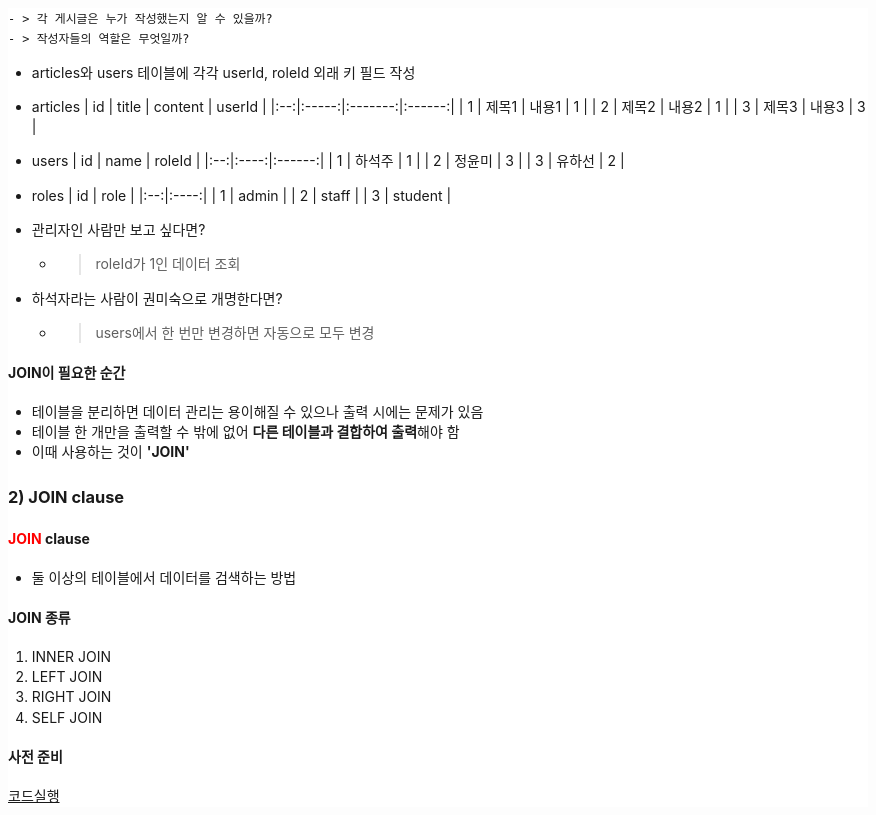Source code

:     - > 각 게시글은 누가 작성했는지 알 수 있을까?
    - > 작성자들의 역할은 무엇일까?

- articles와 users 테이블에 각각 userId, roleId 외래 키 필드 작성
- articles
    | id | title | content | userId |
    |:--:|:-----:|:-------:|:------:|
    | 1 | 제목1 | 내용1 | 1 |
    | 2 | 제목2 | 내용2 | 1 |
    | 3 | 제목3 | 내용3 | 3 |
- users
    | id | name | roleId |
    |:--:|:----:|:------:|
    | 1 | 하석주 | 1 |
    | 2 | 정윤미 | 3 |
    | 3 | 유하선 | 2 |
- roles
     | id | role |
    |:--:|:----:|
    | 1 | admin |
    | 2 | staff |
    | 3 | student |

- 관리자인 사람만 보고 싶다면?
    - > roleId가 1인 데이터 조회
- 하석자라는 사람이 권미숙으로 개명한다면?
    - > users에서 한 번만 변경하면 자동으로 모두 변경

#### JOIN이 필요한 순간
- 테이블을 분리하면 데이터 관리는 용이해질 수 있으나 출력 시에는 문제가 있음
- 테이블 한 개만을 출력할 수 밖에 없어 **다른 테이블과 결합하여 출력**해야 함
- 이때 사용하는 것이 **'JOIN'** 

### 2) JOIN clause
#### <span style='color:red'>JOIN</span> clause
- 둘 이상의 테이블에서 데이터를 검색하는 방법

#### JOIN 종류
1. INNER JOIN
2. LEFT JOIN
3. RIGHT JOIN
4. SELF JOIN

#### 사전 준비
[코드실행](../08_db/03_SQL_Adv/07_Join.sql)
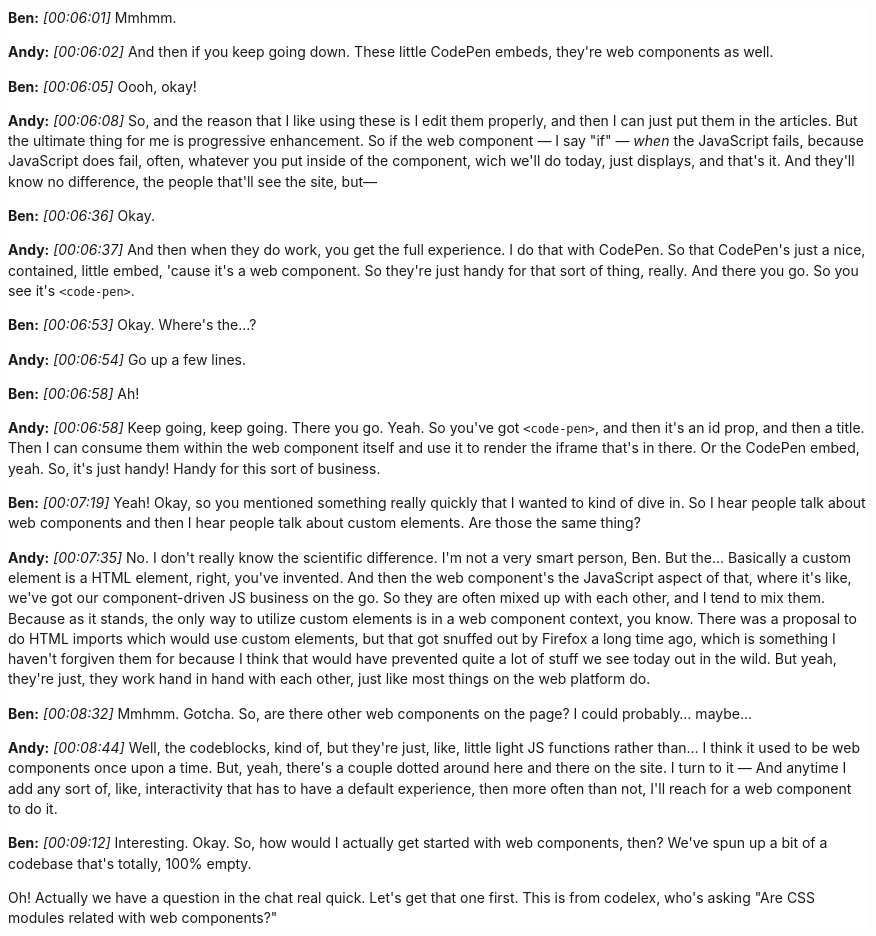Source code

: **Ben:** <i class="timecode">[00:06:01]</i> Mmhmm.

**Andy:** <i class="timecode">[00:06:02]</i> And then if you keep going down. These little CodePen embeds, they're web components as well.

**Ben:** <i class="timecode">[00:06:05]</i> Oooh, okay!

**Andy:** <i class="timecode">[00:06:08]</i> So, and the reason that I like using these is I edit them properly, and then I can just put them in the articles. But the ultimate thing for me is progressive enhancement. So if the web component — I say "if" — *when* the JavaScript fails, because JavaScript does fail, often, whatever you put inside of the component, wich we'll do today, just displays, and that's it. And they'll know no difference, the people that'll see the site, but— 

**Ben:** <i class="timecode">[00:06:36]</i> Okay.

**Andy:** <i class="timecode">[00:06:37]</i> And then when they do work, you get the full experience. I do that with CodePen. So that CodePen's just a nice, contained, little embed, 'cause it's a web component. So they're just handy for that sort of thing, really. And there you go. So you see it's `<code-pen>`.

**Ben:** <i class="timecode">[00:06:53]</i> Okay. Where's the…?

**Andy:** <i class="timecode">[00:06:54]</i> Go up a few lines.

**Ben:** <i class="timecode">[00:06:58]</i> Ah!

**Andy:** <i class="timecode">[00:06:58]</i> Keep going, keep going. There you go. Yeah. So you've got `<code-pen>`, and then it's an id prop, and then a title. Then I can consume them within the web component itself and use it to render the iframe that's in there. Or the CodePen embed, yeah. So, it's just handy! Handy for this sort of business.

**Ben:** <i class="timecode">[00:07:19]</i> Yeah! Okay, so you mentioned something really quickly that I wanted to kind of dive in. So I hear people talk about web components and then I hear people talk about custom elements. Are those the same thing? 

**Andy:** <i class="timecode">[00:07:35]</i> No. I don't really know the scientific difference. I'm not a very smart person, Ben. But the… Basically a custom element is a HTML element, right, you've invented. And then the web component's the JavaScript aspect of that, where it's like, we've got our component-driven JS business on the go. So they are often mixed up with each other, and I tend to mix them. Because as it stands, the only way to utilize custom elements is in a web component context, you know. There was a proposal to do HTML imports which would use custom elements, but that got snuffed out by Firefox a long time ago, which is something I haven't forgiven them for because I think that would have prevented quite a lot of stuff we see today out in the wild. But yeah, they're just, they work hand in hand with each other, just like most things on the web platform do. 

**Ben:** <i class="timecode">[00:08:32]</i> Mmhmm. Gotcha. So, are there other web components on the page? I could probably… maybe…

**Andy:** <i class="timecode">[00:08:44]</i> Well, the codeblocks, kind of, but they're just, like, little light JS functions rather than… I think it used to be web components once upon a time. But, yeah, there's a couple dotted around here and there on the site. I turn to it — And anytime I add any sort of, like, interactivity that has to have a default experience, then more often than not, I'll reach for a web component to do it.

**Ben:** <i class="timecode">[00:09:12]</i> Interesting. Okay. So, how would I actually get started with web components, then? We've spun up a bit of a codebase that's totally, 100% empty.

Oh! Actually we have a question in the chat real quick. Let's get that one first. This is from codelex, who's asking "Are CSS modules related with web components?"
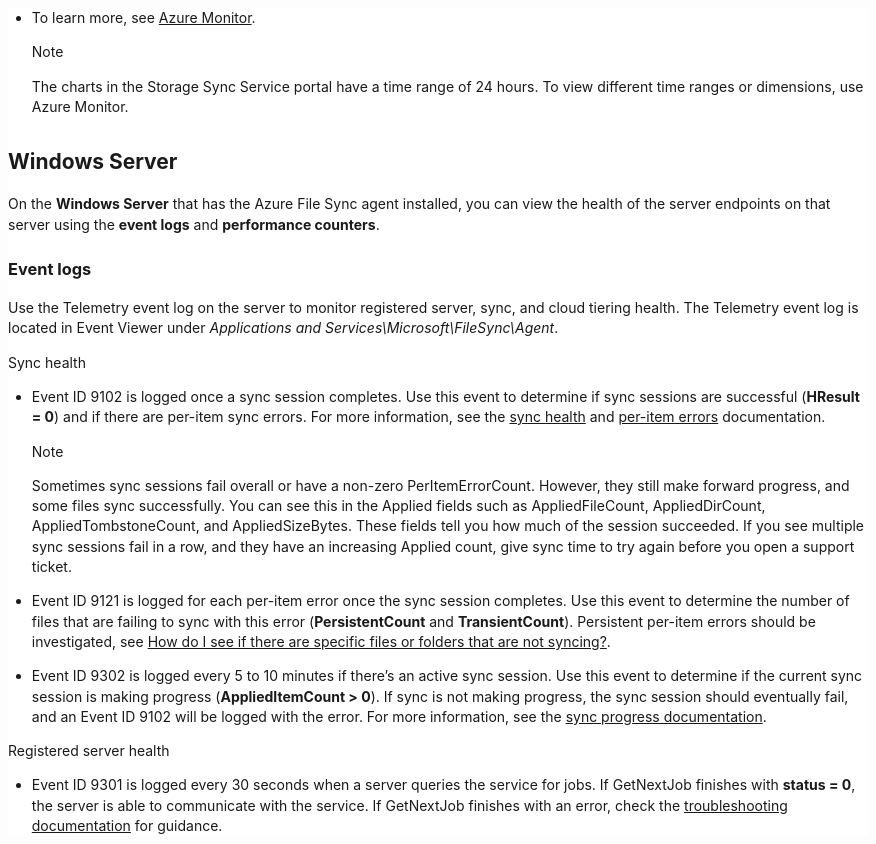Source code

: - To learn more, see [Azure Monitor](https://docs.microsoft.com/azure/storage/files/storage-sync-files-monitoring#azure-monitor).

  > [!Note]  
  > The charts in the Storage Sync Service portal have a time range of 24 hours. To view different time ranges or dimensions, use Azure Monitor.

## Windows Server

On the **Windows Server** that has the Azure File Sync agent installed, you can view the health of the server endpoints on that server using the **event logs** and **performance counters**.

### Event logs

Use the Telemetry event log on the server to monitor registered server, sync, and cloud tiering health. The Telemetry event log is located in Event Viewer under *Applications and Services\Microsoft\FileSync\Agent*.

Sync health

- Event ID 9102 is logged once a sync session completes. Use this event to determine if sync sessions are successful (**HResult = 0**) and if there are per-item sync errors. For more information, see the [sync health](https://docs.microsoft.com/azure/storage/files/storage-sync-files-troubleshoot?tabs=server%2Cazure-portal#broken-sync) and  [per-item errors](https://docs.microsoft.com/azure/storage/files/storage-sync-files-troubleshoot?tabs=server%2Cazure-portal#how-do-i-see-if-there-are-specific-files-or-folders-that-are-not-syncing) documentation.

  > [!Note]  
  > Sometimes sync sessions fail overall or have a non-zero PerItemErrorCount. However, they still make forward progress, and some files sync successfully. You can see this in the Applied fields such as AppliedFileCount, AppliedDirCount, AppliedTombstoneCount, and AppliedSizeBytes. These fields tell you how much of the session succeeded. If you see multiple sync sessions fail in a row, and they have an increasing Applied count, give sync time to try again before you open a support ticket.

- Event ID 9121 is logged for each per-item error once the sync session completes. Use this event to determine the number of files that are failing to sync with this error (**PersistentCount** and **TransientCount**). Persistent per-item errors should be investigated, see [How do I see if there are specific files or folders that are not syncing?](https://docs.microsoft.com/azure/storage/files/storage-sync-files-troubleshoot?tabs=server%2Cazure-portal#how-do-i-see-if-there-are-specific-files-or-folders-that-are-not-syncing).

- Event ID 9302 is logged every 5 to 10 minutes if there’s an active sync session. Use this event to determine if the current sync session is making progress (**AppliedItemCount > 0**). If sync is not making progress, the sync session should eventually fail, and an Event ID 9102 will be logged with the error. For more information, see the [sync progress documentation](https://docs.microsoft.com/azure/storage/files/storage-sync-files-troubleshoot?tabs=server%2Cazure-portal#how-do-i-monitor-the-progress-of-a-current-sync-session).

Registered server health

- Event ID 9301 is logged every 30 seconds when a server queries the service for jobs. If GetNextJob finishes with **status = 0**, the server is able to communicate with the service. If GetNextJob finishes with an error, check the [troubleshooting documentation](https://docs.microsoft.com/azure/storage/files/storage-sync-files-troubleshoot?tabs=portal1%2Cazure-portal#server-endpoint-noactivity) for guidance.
+++++
*What you are asked to do:*
In your copy of the data above, leave out the pictures and repeat everything else exactly.

*Your response:*
Source code

:     - > 각 게시글은 누가 작성했는지 알 수 있을까?
    - > 작성자들의 역할은 무엇일까?

- articles와 users 테이블에 각각 userId, roleId 외래 키 필드 작성
- articles
    | id | title | content | userId |
    |:--:|:-----:|:-------:|:------:|
    | 1 | 제목1 | 내용1 | 1 |
    | 2 | 제목2 | 내용2 | 1 |
    | 3 | 제목3 | 내용3 | 3 |
- users
    | id | name | roleId |
    |:--:|:----:|:------:|
    | 1 | 하석주 | 1 |
    | 2 | 정윤미 | 3 |
    | 3 | 유하선 | 2 |
- roles
     | id | role |
    |:--:|:----:|
    | 1 | admin |
    | 2 | staff |
    | 3 | student |

- 관리자인 사람만 보고 싶다면?
    - > roleId가 1인 데이터 조회
- 하석자라는 사람이 권미숙으로 개명한다면?
    - > users에서 한 번만 변경하면 자동으로 모두 변경

#### JOIN이 필요한 순간
- 테이블을 분리하면 데이터 관리는 용이해질 수 있으나 출력 시에는 문제가 있음
- 테이블 한 개만을 출력할 수 밖에 없어 **다른 테이블과 결합하여 출력**해야 함
- 이때 사용하는 것이 **'JOIN'** 

### 2) JOIN clause
#### <span style='color:red'>JOIN</span> clause
- 둘 이상의 테이블에서 데이터를 검색하는 방법

#### JOIN 종류
1. INNER JOIN
2. LEFT JOIN
3. RIGHT JOIN
4. SELF JOIN

#### 사전 준비
[코드실행](../08_db/03_SQL_Adv/07_Join.sql)
Source code

: **Ben:** <i class="timecode">[00:06:01]</i> Mmhmm.

**Andy:** <i class="timecode">[00:06:02]</i> And then if you keep going down. These little CodePen embeds, they're web components as well.

**Ben:** <i class="timecode">[00:06:05]</i> Oooh, okay!

**Andy:** <i class="timecode">[00:06:08]</i> So, and the reason that I like using these is I edit them properly, and then I can just put them in the articles. But the ultimate thing for me is progressive enhancement. So if the web component — I say "if" — *when* the JavaScript fails, because JavaScript does fail, often, whatever you put inside of the component, wich we'll do today, just displays, and that's it. And they'll know no difference, the people that'll see the site, but— 

**Ben:** <i class="timecode">[00:06:36]</i> Okay.

**Andy:** <i class="timecode">[00:06:37]</i> And then when they do work, you get the full experience. I do that with CodePen. So that CodePen's just a nice, contained, little embed, 'cause it's a web component. So they're just handy for that sort of thing, really. And there you go. So you see it's `<code-pen>`.

**Ben:** <i class="timecode">[00:06:53]</i> Okay. Where's the…?

**Andy:** <i class="timecode">[00:06:54]</i> Go up a few lines.

**Ben:** <i class="timecode">[00:06:58]</i> Ah!

**Andy:** <i class="timecode">[00:06:58]</i> Keep going, keep going. There you go. Yeah. So you've got `<code-pen>`, and then it's an id prop, and then a title. Then I can consume them within the web component itself and use it to render the iframe that's in there. Or the CodePen embed, yeah. So, it's just handy! Handy for this sort of business.

**Ben:** <i class="timecode">[00:07:19]</i> Yeah! Okay, so you mentioned something really quickly that I wanted to kind of dive in. So I hear people talk about web components and then I hear people talk about custom elements. Are those the same thing? 

**Andy:** <i class="timecode">[00:07:35]</i> No. I don't really know the scientific difference. I'm not a very smart person, Ben. But the… Basically a custom element is a HTML element, right, you've invented. And then the web component's the JavaScript aspect of that, where it's like, we've got our component-driven JS business on the go. So they are often mixed up with each other, and I tend to mix them. Because as it stands, the only way to utilize custom elements is in a web component context, you know. There was a proposal to do HTML imports which would use custom elements, but that got snuffed out by Firefox a long time ago, which is something I haven't forgiven them for because I think that would have prevented quite a lot of stuff we see today out in the wild. But yeah, they're just, they work hand in hand with each other, just like most things on the web platform do. 

**Ben:** <i class="timecode">[00:08:32]</i> Mmhmm. Gotcha. So, are there other web components on the page? I could probably… maybe…

**Andy:** <i class="timecode">[00:08:44]</i> Well, the codeblocks, kind of, but they're just, like, little light JS functions rather than… I think it used to be web components once upon a time. But, yeah, there's a couple dotted around here and there on the site. I turn to it — And anytime I add any sort of, like, interactivity that has to have a default experience, then more often than not, I'll reach for a web component to do it.

**Ben:** <i class="timecode">[00:09:12]</i> Interesting. Okay. So, how would I actually get started with web components, then? We've spun up a bit of a codebase that's totally, 100% empty.

Oh! Actually we have a question in the chat real quick. Let's get that one first. This is from codelex, who's asking "Are CSS modules related with web components?"
Source code

: - To learn more, see [Azure Monitor](https://docs.microsoft.com/azure/storage/files/storage-sync-files-monitoring#azure-monitor).

  > [!Note]  
  > The charts in the Storage Sync Service portal have a time range of 24 hours. To view different time ranges or dimensions, use Azure Monitor.

## Windows Server

On the **Windows Server** that has the Azure File Sync agent installed, you can view the health of the server endpoints on that server using the **event logs** and **performance counters**.

### Event logs

Use the Telemetry event log on the server to monitor registered server, sync, and cloud tiering health. The Telemetry event log is located in Event Viewer under *Applications and Services\Microsoft\FileSync\Agent*.

Sync health

- Event ID 9102 is logged once a sync session completes. Use this event to determine if sync sessions are successful (**HResult = 0**) and if there are per-item sync errors. For more information, see the [sync health](https://docs.microsoft.com/azure/storage/files/storage-sync-files-troubleshoot?tabs=server%2Cazure-portal#broken-sync) and  [per-item errors](https://docs.microsoft.com/azure/storage/files/storage-sync-files-troubleshoot?tabs=server%2Cazure-portal#how-do-i-see-if-there-are-specific-files-or-folders-that-are-not-syncing) documentation.

  > [!Note]  
  > Sometimes sync sessions fail overall or have a non-zero PerItemErrorCount. However, they still make forward progress, and some files sync successfully. You can see this in the Applied fields such as AppliedFileCount, AppliedDirCount, AppliedTombstoneCount, and AppliedSizeBytes. These fields tell you how much of the session succeeded. If you see multiple sync sessions fail in a row, and they have an increasing Applied count, give sync time to try again before you open a support ticket.

- Event ID 9121 is logged for each per-item error once the sync session completes. Use this event to determine the number of files that are failing to sync with this error (**PersistentCount** and **TransientCount**). Persistent per-item errors should be investigated, see [How do I see if there are specific files or folders that are not syncing?](https://docs.microsoft.com/azure/storage/files/storage-sync-files-troubleshoot?tabs=server%2Cazure-portal#how-do-i-see-if-there-are-specific-files-or-folders-that-are-not-syncing).

- Event ID 9302 is logged every 5 to 10 minutes if there’s an active sync session. Use this event to determine if the current sync session is making progress (**AppliedItemCount > 0**). If sync is not making progress, the sync session should eventually fail, and an Event ID 9102 will be logged with the error. For more information, see the [sync progress documentation](https://docs.microsoft.com/azure/storage/files/storage-sync-files-troubleshoot?tabs=server%2Cazure-portal#how-do-i-monitor-the-progress-of-a-current-sync-session).

Registered server health

- Event ID 9301 is logged every 30 seconds when a server queries the service for jobs. If GetNextJob finishes with **status = 0**, the server is able to communicate with the service. If GetNextJob finishes with an error, check the [troubleshooting documentation](https://docs.microsoft.com/azure/storage/files/storage-sync-files-troubleshoot?tabs=portal1%2Cazure-portal#server-endpoint-noactivity) for guidance.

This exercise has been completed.